[EXERCISE DESCRIPTION] Report each line of the entries that includes "Science" by copying it.

[RECORDS SUPPLIED]

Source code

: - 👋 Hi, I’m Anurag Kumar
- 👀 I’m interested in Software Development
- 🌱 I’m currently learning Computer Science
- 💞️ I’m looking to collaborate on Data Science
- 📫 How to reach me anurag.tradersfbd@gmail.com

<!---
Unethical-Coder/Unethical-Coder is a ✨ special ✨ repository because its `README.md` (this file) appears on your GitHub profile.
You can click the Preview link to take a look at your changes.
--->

[REPLY]
- 🌱 I’m currently learning Computer Science
- 💞️ I’m looking to collaborate on Data Science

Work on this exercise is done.